After moving MySQL’s data directory from /var/lib/mysql to a larger volume at /data/mysql, mysqld fails to start. The error log just says it cannot open ibdata1, and the files are owned by mysql:mysql with correct modes. The kernel log reveals the block:

sudo journalctl -k --no-pager | grep 'apparmor="DENIED"' | grep mysqld | tail -1
apparmor="DENIED" operation="open" profile="/usr/sbin/mysqld" name="/data/mysql/ibdata1" requested_mask="r" denied_mask="r" comm="mysqld"

The stock usr.sbin.mysqld profile only permits /var/lib/mysql/**. Because AppArmor is path-based, the new /data/mysql path is implicitly denied even though Unix permissions are perfect.
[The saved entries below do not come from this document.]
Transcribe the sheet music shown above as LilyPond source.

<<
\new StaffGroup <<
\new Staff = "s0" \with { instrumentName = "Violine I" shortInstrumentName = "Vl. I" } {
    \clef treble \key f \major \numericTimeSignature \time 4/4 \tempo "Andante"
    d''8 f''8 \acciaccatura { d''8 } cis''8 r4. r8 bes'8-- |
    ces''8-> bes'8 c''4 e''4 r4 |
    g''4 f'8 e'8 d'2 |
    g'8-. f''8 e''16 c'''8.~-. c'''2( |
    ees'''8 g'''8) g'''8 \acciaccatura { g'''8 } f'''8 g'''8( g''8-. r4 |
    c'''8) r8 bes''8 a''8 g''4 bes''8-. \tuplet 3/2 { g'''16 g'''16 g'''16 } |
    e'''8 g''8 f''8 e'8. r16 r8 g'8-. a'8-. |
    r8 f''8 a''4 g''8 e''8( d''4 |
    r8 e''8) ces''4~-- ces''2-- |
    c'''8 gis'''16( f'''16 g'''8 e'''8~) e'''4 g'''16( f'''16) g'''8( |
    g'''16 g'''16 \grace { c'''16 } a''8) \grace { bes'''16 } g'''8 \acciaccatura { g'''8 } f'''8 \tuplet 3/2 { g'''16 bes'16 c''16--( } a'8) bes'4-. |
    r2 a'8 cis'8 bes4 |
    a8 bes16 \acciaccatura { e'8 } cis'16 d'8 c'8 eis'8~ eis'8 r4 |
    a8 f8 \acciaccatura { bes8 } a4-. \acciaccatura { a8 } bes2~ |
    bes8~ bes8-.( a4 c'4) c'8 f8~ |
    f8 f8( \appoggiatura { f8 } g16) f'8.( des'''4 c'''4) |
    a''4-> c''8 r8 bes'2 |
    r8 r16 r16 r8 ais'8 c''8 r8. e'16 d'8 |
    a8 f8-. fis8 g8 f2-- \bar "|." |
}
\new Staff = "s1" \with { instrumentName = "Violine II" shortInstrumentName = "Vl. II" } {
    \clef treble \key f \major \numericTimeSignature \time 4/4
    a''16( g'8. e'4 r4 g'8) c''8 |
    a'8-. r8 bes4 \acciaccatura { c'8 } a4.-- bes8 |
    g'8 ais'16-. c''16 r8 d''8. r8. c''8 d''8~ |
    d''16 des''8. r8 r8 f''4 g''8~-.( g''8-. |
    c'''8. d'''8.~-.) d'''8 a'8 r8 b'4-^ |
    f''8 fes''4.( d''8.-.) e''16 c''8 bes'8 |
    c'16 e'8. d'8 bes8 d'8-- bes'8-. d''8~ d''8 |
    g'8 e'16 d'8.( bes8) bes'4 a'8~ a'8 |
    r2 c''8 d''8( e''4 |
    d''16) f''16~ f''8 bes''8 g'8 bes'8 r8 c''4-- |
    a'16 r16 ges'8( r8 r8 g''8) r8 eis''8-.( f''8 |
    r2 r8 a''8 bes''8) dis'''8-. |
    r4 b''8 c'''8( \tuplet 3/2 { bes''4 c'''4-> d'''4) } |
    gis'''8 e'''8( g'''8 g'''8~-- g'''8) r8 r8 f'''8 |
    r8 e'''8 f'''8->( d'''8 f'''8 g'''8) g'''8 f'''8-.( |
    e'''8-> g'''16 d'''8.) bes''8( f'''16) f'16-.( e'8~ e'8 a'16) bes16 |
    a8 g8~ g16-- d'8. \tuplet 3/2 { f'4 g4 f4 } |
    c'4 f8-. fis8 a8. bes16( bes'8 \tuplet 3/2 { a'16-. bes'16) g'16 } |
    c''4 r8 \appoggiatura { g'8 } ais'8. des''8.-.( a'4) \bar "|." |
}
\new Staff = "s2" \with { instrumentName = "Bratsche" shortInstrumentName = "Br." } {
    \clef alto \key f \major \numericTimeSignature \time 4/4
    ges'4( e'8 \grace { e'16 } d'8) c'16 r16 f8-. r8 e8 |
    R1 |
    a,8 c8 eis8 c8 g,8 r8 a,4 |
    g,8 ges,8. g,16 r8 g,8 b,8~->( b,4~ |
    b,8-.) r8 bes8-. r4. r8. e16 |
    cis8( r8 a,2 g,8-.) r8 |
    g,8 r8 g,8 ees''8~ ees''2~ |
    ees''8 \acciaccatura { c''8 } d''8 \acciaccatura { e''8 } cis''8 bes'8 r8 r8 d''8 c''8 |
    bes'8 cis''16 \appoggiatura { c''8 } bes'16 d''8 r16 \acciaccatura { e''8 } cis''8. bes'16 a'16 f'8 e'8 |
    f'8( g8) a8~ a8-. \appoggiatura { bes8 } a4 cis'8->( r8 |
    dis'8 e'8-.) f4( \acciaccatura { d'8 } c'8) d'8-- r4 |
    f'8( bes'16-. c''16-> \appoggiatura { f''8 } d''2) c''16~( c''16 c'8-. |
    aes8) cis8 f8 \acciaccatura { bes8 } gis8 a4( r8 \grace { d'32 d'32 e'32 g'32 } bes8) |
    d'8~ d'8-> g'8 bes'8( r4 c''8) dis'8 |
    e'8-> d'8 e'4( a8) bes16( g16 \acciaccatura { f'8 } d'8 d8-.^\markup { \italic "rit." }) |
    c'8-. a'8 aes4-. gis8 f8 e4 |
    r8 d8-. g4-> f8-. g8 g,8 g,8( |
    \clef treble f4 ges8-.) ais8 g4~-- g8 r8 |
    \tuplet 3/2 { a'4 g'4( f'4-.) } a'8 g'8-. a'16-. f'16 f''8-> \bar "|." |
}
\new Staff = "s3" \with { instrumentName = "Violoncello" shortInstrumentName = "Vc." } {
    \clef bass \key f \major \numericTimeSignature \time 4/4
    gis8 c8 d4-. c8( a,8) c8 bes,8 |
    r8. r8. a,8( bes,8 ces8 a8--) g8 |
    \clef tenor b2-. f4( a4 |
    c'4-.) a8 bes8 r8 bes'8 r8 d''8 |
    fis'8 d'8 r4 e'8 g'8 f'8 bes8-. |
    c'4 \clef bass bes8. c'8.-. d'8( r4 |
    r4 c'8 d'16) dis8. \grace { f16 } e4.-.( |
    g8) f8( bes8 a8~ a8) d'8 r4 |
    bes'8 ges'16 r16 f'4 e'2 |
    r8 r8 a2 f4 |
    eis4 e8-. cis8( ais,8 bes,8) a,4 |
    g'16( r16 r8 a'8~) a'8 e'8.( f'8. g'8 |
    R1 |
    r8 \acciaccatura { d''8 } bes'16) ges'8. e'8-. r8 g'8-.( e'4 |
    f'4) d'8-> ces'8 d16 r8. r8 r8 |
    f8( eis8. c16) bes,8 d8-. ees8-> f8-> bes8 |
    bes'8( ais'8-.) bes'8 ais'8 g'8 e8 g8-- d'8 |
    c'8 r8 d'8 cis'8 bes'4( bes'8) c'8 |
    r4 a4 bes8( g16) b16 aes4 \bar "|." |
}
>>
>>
Fix: add the new data path to the profile (via a local override so a package update will not clobber it) and reload:

# add to /etc/apparmor.d/local/usr.sbin.mysqld:
#   /data/mysql/ r,
#   /data/mysql/** rwk,
sudo apparmor_parser -r /etc/apparmor.d/usr.sbin.mysqld
sudo systemctl start mysql
sudo journalctl -k --no-pager | grep 'apparmor="DENIED"' | grep mysqld | tail
(no output)

mysqld starts and the denials stop, with confinement still enforced.

Prevention Best Practices

  • Add custom rules in /etc/apparmor.d/local/<profile> so package updates do not overwrite your changes.
  • Use complain mode + aa-logprof to derive the minimal set of rules instead of disabling the profile or running unconfined.
  • Keep file rules path-specific (/data/mysql/**, not broad globs) so confinement stays meaningful.
  • When relocating data/log/runtime paths, update the AppArmor profile as part of the change, not after the outage.
  • For containers, prefer a tailored AppArmor profile over apparmor=unconfined; reserve unconfined for audited, isolated workloads. See the security hardening guides for a profile-authoring baseline.
  • For triaging a burst of denials after a deploy, the free incident assistant can group apparmor="DENIED" lines by profile/operation and suggest the file or network rule to add.

Quick Command Reference

# Is AppArmor enforcing the relevant profile?
sudo aa-status | grep -E 'enforce mode'

# Recent denials with profile/operation/target
sudo journalctl -k --no-pager | grep 'apparmor="DENIED"' | tail
sudo dmesg | grep 'apparmor="DENIED"' | tail

# Confirm by switching to complain mode
sudo aa-complain /path/to/binary

# Derive the needed rules from the log
sudo aa-logprof

# Reload a profile after editing
sudo apparmor_parser -r /etc/apparmor.d/<profile>

# Re-enforce
sudo aa-enforce /path/to/binary

Conclusion

An apparmor="DENIED" is a path/operation the program’s profile does not permit, surfacing as a generic Permission denied. Read the kernel log, not just the app’s error:

  1. A relocated data/log path is not in the profile — add it under /etc/apparmor.d/local.
  2. A missing network rule blocks a socket family the app needs.
  3. A missing capability rule blocks a privileged operation like net_bind_service.
  4. An undeclared exec transition prevents launching a helper binary.
  5. A read-only path rule blocks a write the app must make.
  6. A restrictive default container/snap profile blocks a legitimate syscall.

Confirm with complain mode, let aa-logprof derive the exact rules, then re-enforce — keeping confinement intact beats disabling the profile or running unconfined.